» **Task directions**
Revise the lines from the one containing "Rendered at 1500 by 1125 pixels." through the one containing "text_box Kanji [35, 0, 1463, 106]", both included, so that "Identify" reads "Locate" and everything else stays the same. Give back only those lines.

---------- Record list

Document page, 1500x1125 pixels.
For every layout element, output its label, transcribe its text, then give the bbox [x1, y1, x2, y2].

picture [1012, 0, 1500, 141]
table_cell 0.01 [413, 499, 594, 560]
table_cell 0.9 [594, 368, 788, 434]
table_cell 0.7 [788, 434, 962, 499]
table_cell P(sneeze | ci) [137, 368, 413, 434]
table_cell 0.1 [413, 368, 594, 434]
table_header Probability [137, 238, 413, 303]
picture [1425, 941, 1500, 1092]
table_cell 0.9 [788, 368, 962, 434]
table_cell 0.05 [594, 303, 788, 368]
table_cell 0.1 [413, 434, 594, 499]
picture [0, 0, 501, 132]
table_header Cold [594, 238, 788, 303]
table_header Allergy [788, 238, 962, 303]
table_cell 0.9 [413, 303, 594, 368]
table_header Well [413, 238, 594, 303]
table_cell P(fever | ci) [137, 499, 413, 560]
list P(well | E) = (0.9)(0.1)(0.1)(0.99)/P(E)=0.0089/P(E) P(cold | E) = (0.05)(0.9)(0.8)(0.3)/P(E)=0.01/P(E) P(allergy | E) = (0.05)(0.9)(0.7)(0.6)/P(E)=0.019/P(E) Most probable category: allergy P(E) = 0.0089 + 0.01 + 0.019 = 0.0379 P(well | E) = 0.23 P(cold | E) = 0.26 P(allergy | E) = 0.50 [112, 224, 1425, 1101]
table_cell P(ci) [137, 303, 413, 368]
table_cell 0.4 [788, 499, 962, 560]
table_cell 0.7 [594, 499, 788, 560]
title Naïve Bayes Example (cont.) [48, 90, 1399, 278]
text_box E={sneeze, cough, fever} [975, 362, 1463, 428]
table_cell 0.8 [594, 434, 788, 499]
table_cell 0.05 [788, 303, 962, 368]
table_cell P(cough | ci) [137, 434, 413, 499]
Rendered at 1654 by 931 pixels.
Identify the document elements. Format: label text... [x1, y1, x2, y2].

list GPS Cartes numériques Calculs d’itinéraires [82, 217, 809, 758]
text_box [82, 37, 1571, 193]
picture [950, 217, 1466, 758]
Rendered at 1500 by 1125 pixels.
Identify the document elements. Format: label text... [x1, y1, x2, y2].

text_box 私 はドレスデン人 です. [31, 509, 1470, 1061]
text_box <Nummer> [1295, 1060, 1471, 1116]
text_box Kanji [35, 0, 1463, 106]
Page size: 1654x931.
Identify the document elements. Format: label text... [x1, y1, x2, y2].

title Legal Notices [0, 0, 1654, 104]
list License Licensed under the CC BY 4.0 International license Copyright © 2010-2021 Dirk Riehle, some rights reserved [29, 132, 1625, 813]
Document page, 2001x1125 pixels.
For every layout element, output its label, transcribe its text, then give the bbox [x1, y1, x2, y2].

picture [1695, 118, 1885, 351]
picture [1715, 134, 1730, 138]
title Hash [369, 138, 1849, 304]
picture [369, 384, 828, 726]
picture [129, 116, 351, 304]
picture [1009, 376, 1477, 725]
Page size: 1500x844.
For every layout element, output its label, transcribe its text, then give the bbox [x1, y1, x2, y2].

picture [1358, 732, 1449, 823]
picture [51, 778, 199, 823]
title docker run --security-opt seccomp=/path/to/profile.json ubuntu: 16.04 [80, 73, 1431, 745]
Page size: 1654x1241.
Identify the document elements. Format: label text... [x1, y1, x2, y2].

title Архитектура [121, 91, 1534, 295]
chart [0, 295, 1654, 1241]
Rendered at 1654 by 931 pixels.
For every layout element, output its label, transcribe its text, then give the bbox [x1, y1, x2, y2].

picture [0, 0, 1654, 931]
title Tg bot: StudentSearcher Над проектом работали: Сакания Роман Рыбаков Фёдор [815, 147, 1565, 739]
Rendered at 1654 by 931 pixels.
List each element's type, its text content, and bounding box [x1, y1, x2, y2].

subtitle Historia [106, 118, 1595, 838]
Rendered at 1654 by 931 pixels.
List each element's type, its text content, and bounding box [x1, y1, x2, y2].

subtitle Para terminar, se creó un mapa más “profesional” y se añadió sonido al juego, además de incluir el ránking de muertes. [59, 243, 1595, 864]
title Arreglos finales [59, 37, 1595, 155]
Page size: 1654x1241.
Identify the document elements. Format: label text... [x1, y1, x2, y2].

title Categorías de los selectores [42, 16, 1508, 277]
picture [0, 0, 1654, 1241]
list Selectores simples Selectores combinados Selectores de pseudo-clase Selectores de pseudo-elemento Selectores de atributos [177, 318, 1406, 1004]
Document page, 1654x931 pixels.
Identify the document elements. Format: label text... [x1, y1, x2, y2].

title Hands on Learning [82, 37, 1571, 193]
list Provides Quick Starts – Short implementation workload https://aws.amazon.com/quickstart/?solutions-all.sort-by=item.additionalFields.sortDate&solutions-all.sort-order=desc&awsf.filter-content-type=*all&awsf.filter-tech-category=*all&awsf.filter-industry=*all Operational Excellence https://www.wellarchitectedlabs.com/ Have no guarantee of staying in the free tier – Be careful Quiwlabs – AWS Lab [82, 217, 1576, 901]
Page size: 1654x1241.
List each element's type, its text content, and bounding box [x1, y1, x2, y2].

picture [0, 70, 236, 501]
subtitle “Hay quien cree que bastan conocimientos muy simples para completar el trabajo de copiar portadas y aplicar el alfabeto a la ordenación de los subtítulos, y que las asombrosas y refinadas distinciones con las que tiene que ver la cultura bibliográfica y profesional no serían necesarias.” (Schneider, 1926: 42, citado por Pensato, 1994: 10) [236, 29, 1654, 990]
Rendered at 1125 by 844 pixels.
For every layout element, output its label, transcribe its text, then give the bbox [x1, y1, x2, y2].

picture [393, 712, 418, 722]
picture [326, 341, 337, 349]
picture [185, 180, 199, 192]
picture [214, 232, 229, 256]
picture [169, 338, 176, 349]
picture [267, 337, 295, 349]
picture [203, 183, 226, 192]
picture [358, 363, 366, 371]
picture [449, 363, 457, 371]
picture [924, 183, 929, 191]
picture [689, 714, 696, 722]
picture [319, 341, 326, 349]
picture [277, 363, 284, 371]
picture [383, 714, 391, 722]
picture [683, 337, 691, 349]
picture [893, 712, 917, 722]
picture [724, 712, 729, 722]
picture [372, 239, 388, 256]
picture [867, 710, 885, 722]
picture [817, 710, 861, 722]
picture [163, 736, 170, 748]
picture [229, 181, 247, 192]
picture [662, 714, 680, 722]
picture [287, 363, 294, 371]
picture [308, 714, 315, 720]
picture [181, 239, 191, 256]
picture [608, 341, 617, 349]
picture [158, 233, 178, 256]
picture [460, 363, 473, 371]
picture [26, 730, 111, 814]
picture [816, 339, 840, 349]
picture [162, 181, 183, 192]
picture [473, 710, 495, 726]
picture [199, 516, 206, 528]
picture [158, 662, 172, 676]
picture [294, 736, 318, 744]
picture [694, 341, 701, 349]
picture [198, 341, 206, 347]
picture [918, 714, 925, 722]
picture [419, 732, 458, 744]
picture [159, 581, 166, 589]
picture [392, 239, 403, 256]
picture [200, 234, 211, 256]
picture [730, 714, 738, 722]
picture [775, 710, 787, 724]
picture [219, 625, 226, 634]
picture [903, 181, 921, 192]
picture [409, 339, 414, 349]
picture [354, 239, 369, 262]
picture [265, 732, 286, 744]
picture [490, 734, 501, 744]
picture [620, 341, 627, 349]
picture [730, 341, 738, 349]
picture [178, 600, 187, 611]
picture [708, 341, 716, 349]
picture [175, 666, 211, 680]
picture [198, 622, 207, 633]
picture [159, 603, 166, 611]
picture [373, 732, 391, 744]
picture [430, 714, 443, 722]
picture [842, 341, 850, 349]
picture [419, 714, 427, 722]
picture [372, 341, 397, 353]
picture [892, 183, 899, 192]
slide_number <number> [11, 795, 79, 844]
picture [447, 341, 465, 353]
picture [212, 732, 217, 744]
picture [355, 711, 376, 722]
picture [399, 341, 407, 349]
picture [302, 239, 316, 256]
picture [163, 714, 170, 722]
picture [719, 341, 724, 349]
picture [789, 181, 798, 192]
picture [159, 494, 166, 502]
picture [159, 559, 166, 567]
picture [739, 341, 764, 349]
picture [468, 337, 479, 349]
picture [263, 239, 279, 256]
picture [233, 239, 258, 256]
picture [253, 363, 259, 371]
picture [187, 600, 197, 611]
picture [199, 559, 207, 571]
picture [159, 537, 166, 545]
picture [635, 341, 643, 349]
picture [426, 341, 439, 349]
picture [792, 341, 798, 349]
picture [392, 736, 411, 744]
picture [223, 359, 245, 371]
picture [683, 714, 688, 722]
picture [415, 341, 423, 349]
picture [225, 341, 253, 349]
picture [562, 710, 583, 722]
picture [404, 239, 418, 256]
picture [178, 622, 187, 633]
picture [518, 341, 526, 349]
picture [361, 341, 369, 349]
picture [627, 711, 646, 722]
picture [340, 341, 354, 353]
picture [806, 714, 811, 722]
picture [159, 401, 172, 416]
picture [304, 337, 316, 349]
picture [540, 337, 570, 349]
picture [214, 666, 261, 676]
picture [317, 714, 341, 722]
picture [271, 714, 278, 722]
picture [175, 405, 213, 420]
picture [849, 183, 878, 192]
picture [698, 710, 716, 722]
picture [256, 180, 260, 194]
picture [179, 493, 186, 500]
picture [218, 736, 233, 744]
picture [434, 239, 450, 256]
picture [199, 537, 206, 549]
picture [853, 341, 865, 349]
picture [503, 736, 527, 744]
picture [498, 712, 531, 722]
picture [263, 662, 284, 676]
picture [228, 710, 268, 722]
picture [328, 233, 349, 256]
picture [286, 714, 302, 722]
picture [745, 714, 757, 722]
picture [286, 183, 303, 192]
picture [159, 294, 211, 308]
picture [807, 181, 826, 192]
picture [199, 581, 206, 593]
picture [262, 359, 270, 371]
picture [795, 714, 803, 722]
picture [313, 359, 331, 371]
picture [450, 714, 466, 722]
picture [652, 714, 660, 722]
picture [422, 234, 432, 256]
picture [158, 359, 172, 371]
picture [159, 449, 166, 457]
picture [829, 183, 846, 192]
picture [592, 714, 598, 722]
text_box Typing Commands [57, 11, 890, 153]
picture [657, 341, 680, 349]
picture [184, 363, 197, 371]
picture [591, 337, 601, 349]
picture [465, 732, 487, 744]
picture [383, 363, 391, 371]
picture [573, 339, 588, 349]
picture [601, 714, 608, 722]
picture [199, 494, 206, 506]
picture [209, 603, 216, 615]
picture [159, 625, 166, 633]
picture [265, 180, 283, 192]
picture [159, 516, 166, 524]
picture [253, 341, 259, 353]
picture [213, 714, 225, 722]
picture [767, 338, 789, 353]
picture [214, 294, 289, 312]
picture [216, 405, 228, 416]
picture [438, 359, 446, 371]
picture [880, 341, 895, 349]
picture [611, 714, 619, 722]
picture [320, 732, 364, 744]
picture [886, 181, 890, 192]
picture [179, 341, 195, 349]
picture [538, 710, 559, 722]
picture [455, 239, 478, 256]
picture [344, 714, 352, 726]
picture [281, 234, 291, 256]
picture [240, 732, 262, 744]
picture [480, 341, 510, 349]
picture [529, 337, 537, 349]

--------------------

» **Correct answer**
Rendered at 1500 by 1125 pixels.
Locate the document elements. Format: label text... [x1, y1, x2, y2].

text_box 私 はドレスデン人 です. [31, 509, 1470, 1061]
text_box <Nummer> [1295, 1060, 1471, 1116]
text_box Kanji [35, 0, 1463, 106]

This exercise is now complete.